Two recently published meta-analyses totaling more than 8400 patients and 67 studies reported pooled sensitivities for the diagnosis of malignancy based on cytology of 85% and 89% and pooled specificities of 98% and 99%. However, the negative predictive value of EUS-FNA for pancreatic tumors remains limited at 65%. Therefore a negative or nondiagnostic biopsy does not exclude the possibility of malignancy. Fritscher-Ravens and colleagues found that, in a series of 207 consecutive patients with focal pancreatic lesions, the sensitivity of EUS-FNA for the diagnosis of malignancy in patients with normal parenchyma (89%) was superior to the sensitivity in those with chronic pancreatitis (54%). The presence of chronic pancreatitis may also hinder cytologic interpretation of pancreatic biopsy, thus decreasing the sensitivity of EUS-FNA of pancreatic masses. In a meta-analysis of 34 studies that evaluated the diagnostic accuracy of EUS-FNA for pancreatic cancer in 3644 patients with solid pancreatic mass lesions, rapid on-site evaluation (ROSE) was a significant determinant of EUS-FNA accuracy. Also, at least 5 to 7 EUS-FNA passes should be performed when sampling pancreatic masses to maximize diagnostic yield ( Fig. 2 ) and this information may prove helpful to endosonographers performing EUS-FNA when ROSE is not available.

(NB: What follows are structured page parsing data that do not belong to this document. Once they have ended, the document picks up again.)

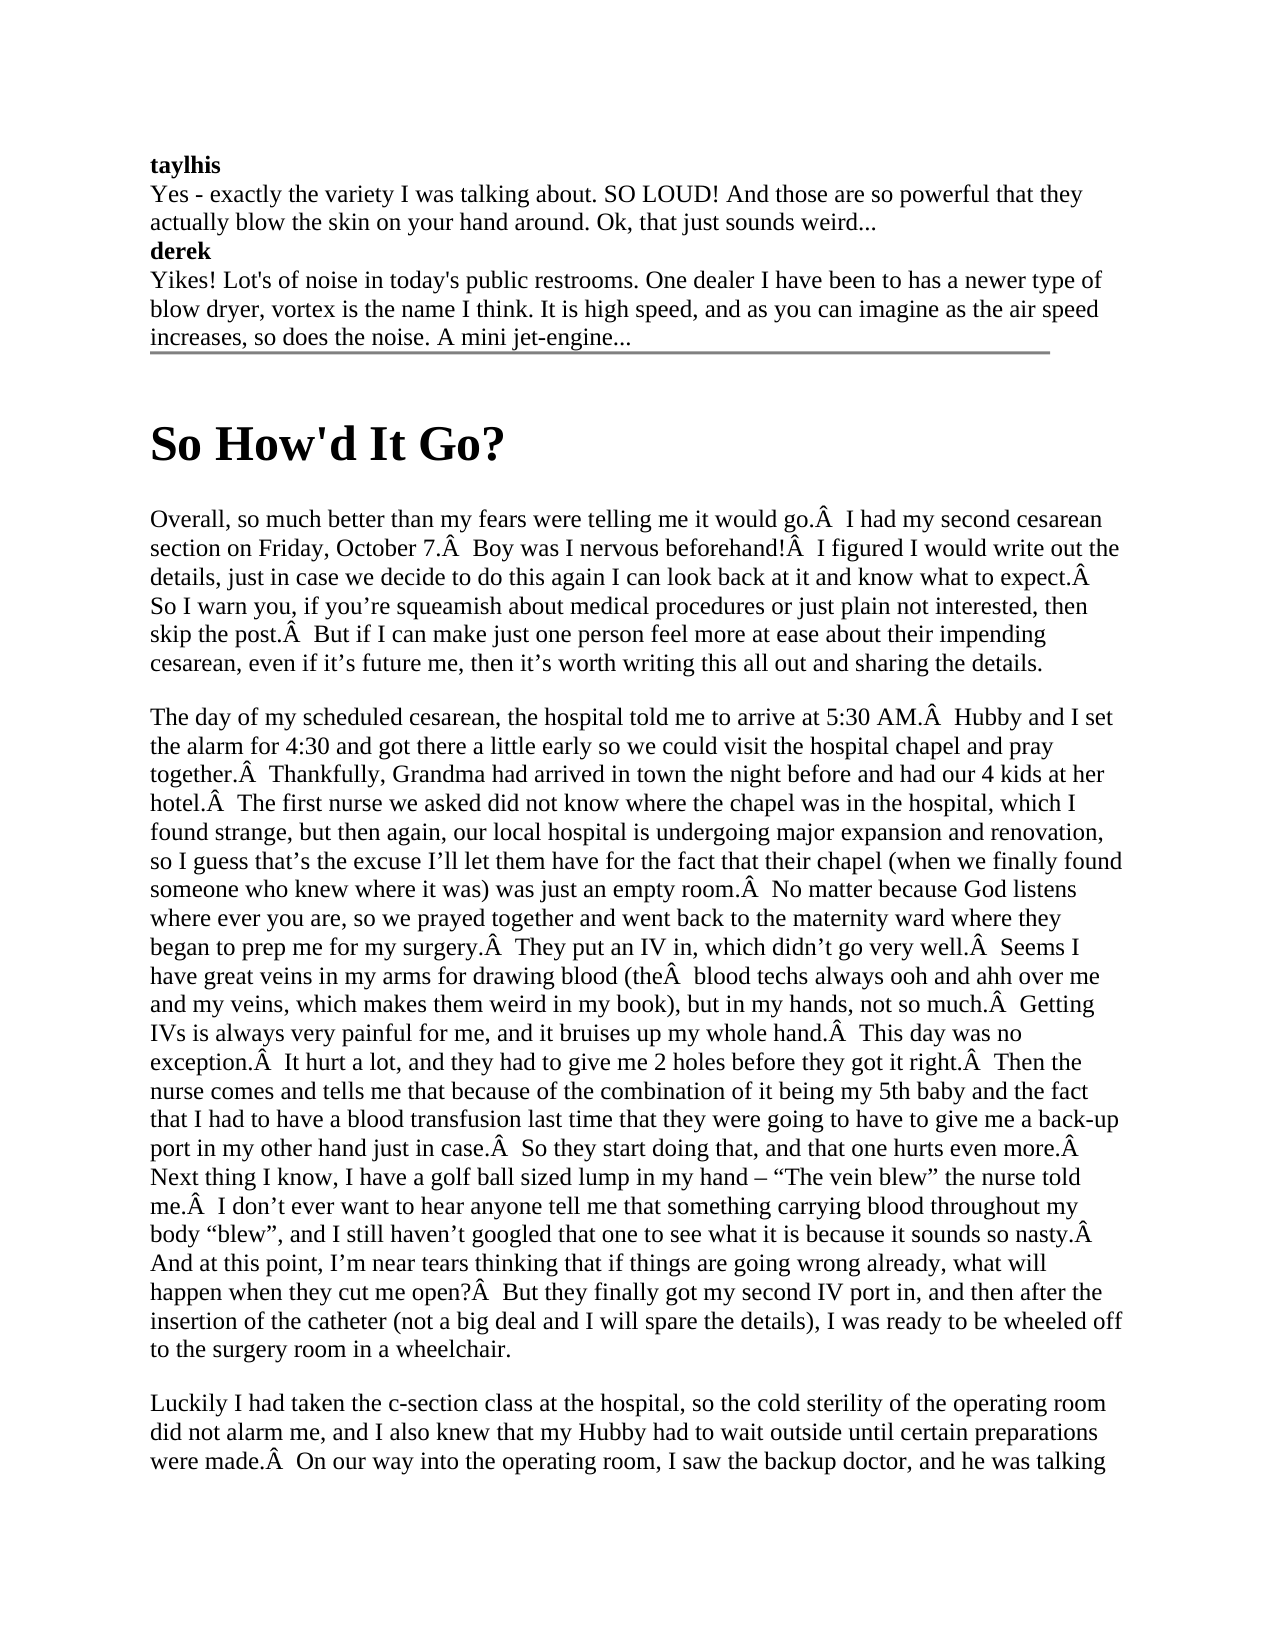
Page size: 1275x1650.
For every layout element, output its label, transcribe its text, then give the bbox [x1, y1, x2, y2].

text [150, 1388, 1125, 1474]
subtitle So How'd It Go? [150, 413, 1125, 471]
text Overall, so much better than my fears were telling me it would go.Â I had my second cesarean section on Friday, October 7.Â Boy was I nervous beforehand!Â I figured I would write out the details, just in case we decide to do this again I can look back at it and know what to expect.Â So I warn you, if you’re squeamish about medical procedures or just plain not interested, then skip the post.Â But if I can make just one person feel more at ease about their impending cesarean, even if it’s future me, then it’s worth writing this all out and sharing the details. [150, 504, 1125, 677]
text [150, 150, 1125, 351]
text The day of my scheduled cesarean, the hospital told me to arrive at 5:30 AM.Â Hubby and I set the alarm for 4:30 and got there a little early so we could visit the hospital chapel and pray together.Â Thankfully, Grandma had arrived in town the night before and had our 4 kids at her hotel.Â The first nurse we asked did not know where the chapel was in the hospital, which I found strange, but then again, our local hospital is undergoing major expansion and renovation, so I guess that’s the excuse I’ll let them have for the fact that their chapel (when we finally found someone who knew where it was) was just an empty room.Â No matter because God listens where ever you are, so we prayed together and went back to the maternity ward where they began to prep me for my surgery.Â They put an IV in, which didn’t go very well.Â Seems I have great veins in my arms for drawing blood (theÂ blood techs always ooh and ahh over me and my veins, which makes them weird in my book), but in my hands, not so much.Â Getting IVs is always very painful for me, and it bruises up my whole hand.Â This day was no exception.Â It hurt a lot, and they had to give me 2 holes before they got it right.Â Then the nurse comes and tells me that because of the combination of it being my 5th baby and the fact that I had to have a blood transfusion last time that they were going to have to give me a back-up port in my other hand just in case.Â So they start doing that, and that one hurts even more.Â Next thing I know, I have a golf ball sized lump in my hand – “The vein blew” the nurse told me.Â I don’t ever want to hear anyone tell me that something carrying blood throughout my body “blew”, and I still haven’t googled that one to see what it is because it sounds so nasty.Â And at this point, I’m near tears thinking that if things are going wrong already, what will happen when they cut me open?Â But they finally got my second IV port in, and then after the insertion of the catheter (not a big deal and I will spare the details), I was ready to be wheeled off to the surgery room in a wheelchair. [150, 702, 1125, 1363]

( A ) EUS-FNA of a 3-cm pancreatic head mass. ( B ) Rapid on-site evaluation reveals atypical ductal cells consistent with pancreatic adenocarcinoma. (Diff-Quik, original magnification ×100)

Occasionally, ROSE may be inconclusive because of tumor necrosis, fibrosis, or hypervascularity. The diagnostic yield may be increased by fanning the lesion, in which different angles of scope deflection are used in order to sample the peripheral parts of the lesion. In a recent randomized study by these authors, the fanning technique was superior to the standard approach, with fewer passes being required to establish a diagnosis.

The most commonly used commercially available EUS-FNA needle sizes are 19, 22, and 25 gauge. In a recent meta-analysis of 8 studies comprising 1292 patients, 25-gauge needles were associated with higher sensitivity but comparable specificity with 22-gauge needles. In general, 25-gauge needles are associated with lower technical failures compared with 19-gauge and 22-gauge needles when sampling pancreatic head and uncinate process lesions.

Postprocedure adverse events following EUS-FNA are rare. In a recent systematic review that included 8246 patients with pancreatic lesions, 7337 of those being solid masses, minor adverse events after EUS-FNA occurred in 60 patients (0.82%), which included pancreatitis, abdominal pain, bleeding, fever, and infection.